Additionally, the process of updating their resumes with many jobs could be causes for concern. Questions arise such as “seems like you apply for several jobs….”, “why do you apply for more than 5 jobs within a year, with each lasting less than 2 years?”

Certainly, a young graduate does not want to look like a serial Job Hopper without any target in mind. One can’t gather a wealth of knowledge and a robust corporate network within a short span of time.

So, how do we identify such tendencies of young Job Hoppers?

Today is my first day of work. After my probation period, I am out of here

The odd mindset you will be “out of here” after the grace period, When the clock strikes the final hour, it’s time for you to pack up, regardless of how your work turns out.

Gosh….don’t you feel lethargic saying goodbyes and hellos and pressing the start button again and again.

I can quit my job anytime. I study in the best school, the highest educational pathway and have grades which are superbly excellent

Education provides the stepping stone.  Workplace internships are just the launch-pads.

What’s missing here is people-to-people relationships.  School does not equip you with corporate communication skills.  Wherever you go, communication is important to get tasks done.  Most firms are looking for team players, not individualists.

If one uses educational qualifications as the shortlisted criterion and therefore conditioned to think they are highly marketable, they may be wadding in treacherous waters. Without solid corporate achievements and network, there is lesser marketability. And this takes time to build up. One must also learn how to sell your profile as well.

I am 90% confident the grass is always greener on the other side. The grass never turns blue. Never!

Of course the colors of the grass remain. After all, we live in Singapore. But the grass has numerous insects living in between the forages. Can you see with your naked eye?

Similarly, can you confirm your next job be able to match what you expect?

It’s like a spinning roulette. You are simply running around with the betting chips. If you hate your boss now, you may hate the working environment in your next job.

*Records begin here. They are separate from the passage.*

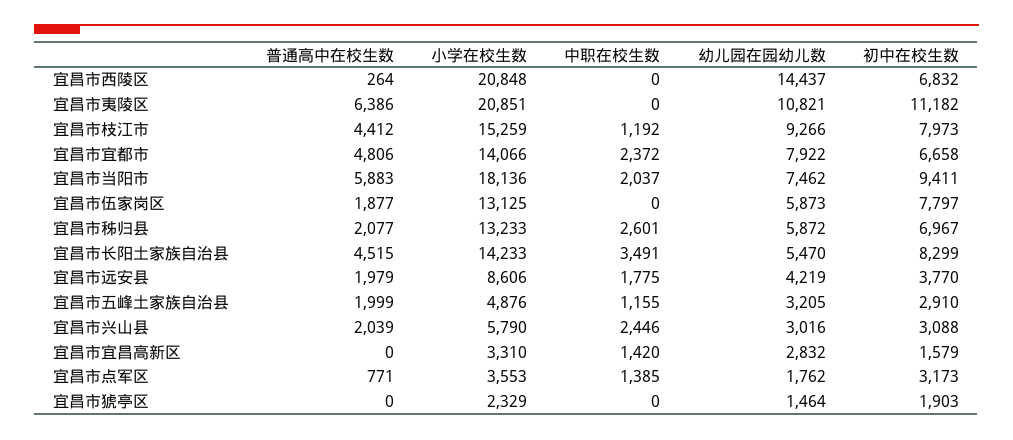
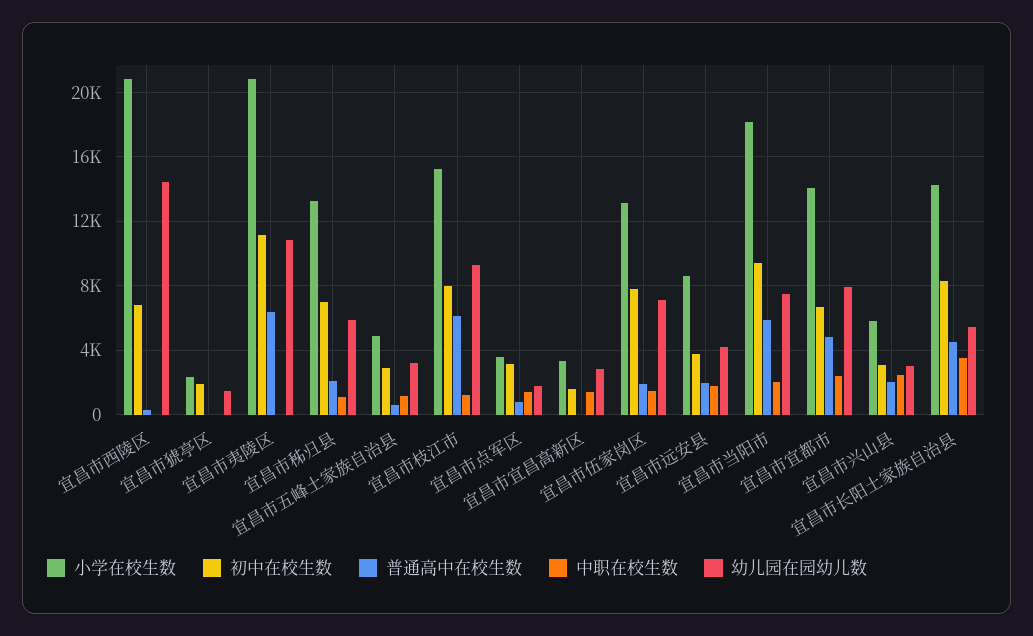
  {
    "普通高中在校生数": {
      "宜昌市西陵区": 264,
      "宜昌市夷陵区": 6386,
-     "宜昌市枝江市": 4412,
+     "宜昌市枝江市": 6000,
      "宜昌市宜都市": 4806,
      "宜昌市当阳市": 5883,
      "宜昌市伍家岗区": 1877,
      "宜昌市秭归县": 2077,
      "宜昌市长阳土家族自治县": 4515,
      "宜昌市远安县": 1979,
-     "宜昌市五峰土家族自治县": 1999,
+     "宜昌市五峰土家族自治县": 500,
      "宜昌市兴山县": 2039,
      "宜昌市宜昌高新区": 0,
      "宜昌市点军区": 771,
      "宜昌市猇亭区": 0
    },
    "小学在校生数": {
      "宜昌市西陵区": 20848,
      "宜昌市夷陵区": 20851,
      "宜昌市枝江市": 15259,
      "宜昌市宜都市": 14066,
      "宜昌市当阳市": 18136,
      "宜昌市伍家岗区": 13125,
      "宜昌市秭归县": 13233,
      "宜昌市长阳土家族自治县": 14233,
      "宜昌市远安县": 8606,
      "宜昌市五峰土家族自治县": 4876,
      "宜昌市兴山县": 5790,
      "宜昌市宜昌高新区": 3310,
      "宜昌市点军区": 3553,
      "宜昌市猇亭区": 2329
    },
    "中职在校生数": {
      "宜昌市西陵区": 0,
      "宜昌市夷陵区": 0,
      "宜昌市枝江市": 1192,
      "宜昌市宜都市": 2372,
      "宜昌市当阳市": 2037,
-     "宜昌市伍家岗区": 0,
+     "宜昌市伍家岗区": 1500,
-     "宜昌市秭归县": 2601,
+     "宜昌市秭归县": 1000,
      "宜昌市长阳土家族自治县": 3491,
      "宜昌市远安县": 1775,
      "宜昌市五峰土家族自治县": 1155,
      "宜昌市兴山县": 2446,
      "宜昌市宜昌高新区": 1420,
      "宜昌市点军区": 1385,
      "宜昌市猇亭区": 0
    },
    "幼儿园在园幼儿数": {
      "宜昌市西陵区": 14437,
      "宜昌市夷陵区": 10821,
      "宜昌市枝江市": 9266,
      "宜昌市宜都市": 7922,
      "宜昌市当阳市": 7462,
-     "宜昌市伍家岗区": 5873,
+     "宜昌市伍家岗区": 7000,
      "宜昌市秭归县": 5872,
      "宜昌市长阳土家族自治县": 5470,
      "宜昌市远安县": 4219,
      "宜昌市五峰土家族自治县": 3205,
      "宜昌市兴山县": 3016,
      "宜昌市宜昌高新区": 2832,
      "宜昌市点军区": 1762,
      "宜昌市猇亭区": 1464
    },
    "初中在校生数": {
      "宜昌市西陵区": 6832,
      "宜昌市夷陵区": 11182,
      "宜昌市枝江市": 7973,
      "宜昌市宜都市": 6658,
      "宜昌市当阳市": 9411,
      "宜昌市伍家岗区": 7797,
      "宜昌市秭归县": 6967,
      "宜昌市长阳土家族自治县": 8299,
      "宜昌市远安县": 3770,
      "宜昌市五峰土家族自治县": 2910,
      "宜昌市兴山县": 3088,
      "宜昌市宜昌高新区": 1579,
      "宜昌市点军区": 3173,
      "宜昌市猇亭区": 1903
    }
  }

And you start the blame game without evaluating your own first.

I can earn more by switching jobs regularly. My credentials are well sought after by the industry

Let’s do a reality check here.

If a current employee works in his job for up to 2 years, depending on his assigned role and the industry technicalities, how likely will his expertise be highly sought after?

Can he/she be comparable to another with 5 years of work experiences in the same company with similar job scope?

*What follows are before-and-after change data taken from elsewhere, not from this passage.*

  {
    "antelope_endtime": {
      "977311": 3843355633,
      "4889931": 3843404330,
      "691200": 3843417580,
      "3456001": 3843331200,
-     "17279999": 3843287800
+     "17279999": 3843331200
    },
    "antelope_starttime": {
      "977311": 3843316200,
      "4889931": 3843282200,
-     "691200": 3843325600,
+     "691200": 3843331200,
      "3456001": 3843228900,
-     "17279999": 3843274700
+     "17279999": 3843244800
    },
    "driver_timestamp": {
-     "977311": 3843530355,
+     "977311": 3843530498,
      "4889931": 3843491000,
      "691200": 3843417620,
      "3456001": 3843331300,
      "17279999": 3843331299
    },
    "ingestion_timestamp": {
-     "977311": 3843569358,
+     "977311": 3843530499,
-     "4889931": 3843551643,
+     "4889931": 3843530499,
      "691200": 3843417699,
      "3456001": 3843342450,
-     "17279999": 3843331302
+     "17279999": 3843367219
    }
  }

Put the same person into a work scenario.  Chances are, the incumbent will find it hard to explain, face challenges to offer solutions since there are limited experiences. Unless there is a little genius inbuilt – a considerable amount of time to grow is needed on the job, take on more important responsibilities.

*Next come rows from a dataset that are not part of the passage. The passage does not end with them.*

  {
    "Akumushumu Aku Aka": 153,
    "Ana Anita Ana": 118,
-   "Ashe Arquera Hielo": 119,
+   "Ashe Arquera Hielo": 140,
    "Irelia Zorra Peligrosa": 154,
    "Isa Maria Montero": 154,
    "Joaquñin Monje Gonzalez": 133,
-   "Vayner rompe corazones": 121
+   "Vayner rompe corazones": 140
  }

It’s great to jump right on to the next job with time at your side. Self-reflect, search an area of interest that resonates with you. But if one is conditioned to be rotate jobs like a flip of the pen, this will lead to frustration.  The wheel never stops spinning at the same level. Just like a rodent running in circles.

Talent takes time.  Once you find something that makes you self-satisfied, aim to be the best.  Be on the job longer, develop deeper abilities to make yourself hugely marketable.

And you can state specific accomplishments in your resume.